How GlossCap exports a clean SRT
The mechanic is the one sentence on our homepage: captions that know your jargon. You paste in (or sync from Notion / Confluence / Google Docs) the terms your training content uses — product names, SDK symbols, drug names, acronyms. On export, Whisper-large's decoder gets a logit-boost applied to the BPE tokens for each glossary term, so when the acoustic model hears "cube control" with its phonetic ambiguity, the decoder has already been nudged toward kubectl. The biased decode runs once, emits an SRT that is already-correct on the words that matter, and we format it with speaker labels, non-speech-sound cues, and a ≤160 wpm reading-speed ceiling.
What you download is a standards-compliant SRT with: dialogue verbatim, speakers identified where not on-camera, non-speech sounds bracketed ([applause], [alarm]), cues synchronized within sub-second precision, and every term from your glossary preserved the way you wrote it. Drop it next to your training video on any LMS and the audit is boring.
Related questions
Is SRT good enough for WCAG 2.1 AA compliance?
Yes — the format itself is WCAG-neutral. What WCAG actually requires is the content (synchronized, ≈99% accurate, speaker-identified, non-speech sounds marked), and all of that fits inside an SRT. Our WCAG 2.1 AA reference walks through what auditors actually sample.

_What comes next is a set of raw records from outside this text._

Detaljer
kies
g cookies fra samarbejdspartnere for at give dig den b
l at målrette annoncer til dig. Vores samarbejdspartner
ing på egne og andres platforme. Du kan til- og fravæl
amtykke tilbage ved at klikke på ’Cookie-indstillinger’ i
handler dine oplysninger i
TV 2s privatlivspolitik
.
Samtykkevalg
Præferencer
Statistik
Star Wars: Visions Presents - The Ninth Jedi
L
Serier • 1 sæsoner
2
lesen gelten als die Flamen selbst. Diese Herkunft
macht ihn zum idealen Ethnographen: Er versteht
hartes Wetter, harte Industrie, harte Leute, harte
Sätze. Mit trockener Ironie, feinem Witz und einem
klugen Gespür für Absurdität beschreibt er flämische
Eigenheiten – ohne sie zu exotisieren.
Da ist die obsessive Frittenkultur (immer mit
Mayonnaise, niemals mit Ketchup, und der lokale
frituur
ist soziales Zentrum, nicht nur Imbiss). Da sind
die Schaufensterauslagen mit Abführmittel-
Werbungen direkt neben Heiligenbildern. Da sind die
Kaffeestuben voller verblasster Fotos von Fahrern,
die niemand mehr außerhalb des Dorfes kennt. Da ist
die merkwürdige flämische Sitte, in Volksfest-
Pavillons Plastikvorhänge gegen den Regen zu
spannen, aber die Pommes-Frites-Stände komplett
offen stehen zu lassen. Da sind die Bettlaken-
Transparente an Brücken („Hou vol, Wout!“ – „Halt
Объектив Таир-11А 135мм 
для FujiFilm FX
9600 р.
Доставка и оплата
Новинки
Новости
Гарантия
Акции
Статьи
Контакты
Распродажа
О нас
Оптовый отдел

SRT vs VTT — which should I use?
SRT for LMS upload, VTT for HTML5 embed with styling. VTT (WebVTT) is the HTML5 spec-preferred format and supports colour, positioning, and voice tags; SRT is the format every upload form accepts. Most training teams export both from GlossCap and pick per destination. The VTT page has the comparison.

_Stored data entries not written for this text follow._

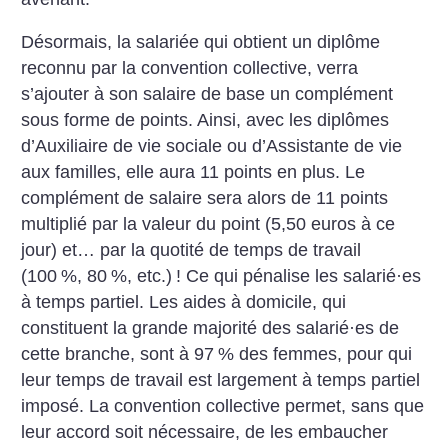
Désormais, la salariée qui obtient un diplôme
reconnu par la convention collective, verra
s’ajouter à son salaire de base un complément
sous forme de points. Ainsi, avec les diplômes
d’Auxiliaire de vie sociale ou d’Assistante de vie
aux familles, elle aura 11 points en plus. Le
complément de salaire sera alors de 11 points
multiplié par la valeur du point (5,50 euros à ce
jour) et… par la quotité de temps de travail
(100
%, 80
%, etc.)
! Ce qui pénalise les salarié
·
es
à temps partiel. Les aides à domicile, qui
constituent la grande majorité des salarié
·
es de
cette branche, sont à 97
% des femmes, pour qui
leur temps de travail est largement à temps partiel
imposé. La convention collective permet, sans que
leur accord soit nécessaire, de les embaucher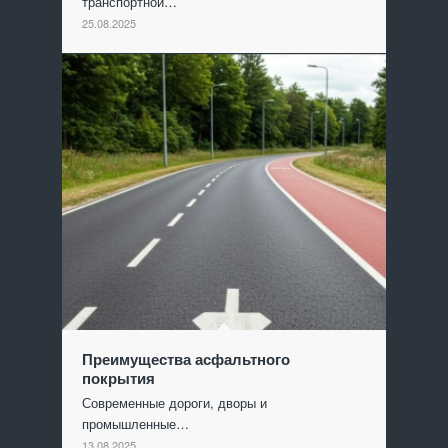
транспортной…
25.08.2025
Преимущества асфальтного
покрытия
Современные дороги, дворы и
промышленные…
13.08.2025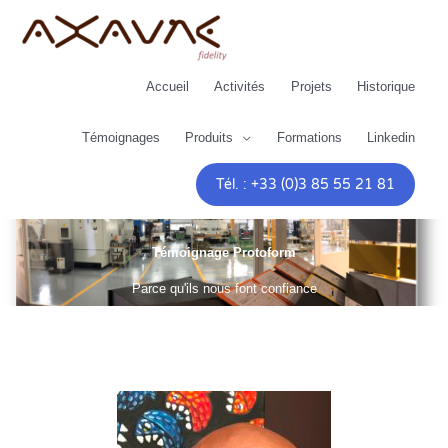
Aller
au
contenu
Accueil
Activités
Projets
Historique
Témoignages
Produits
Formations
Linkedin
Tél. : +33 (0)3 85 55 21 81
Témoignage Protoform
Parce qu'ils nous font confiance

Can I edit the SRT after export?
Yes — it is a text file. GlossCap's edit UI is the recommended path (it re-runs the alignment pass if you change timing), but you can crack an SRT open in any text editor and fix a line. The danger is drift: hand-editing timecodes is where the "my caption is 3 seconds late after minute 20" bug comes from.
Does SRT handle multiple languages?
One language per file. For multi-language training you ship one SRT per language next to the same video, named module-01.en.srt, module-01.fr.srt, etc. GlossCap exports the source-language SRT; a future translation pipeline is on the v2 roadmap.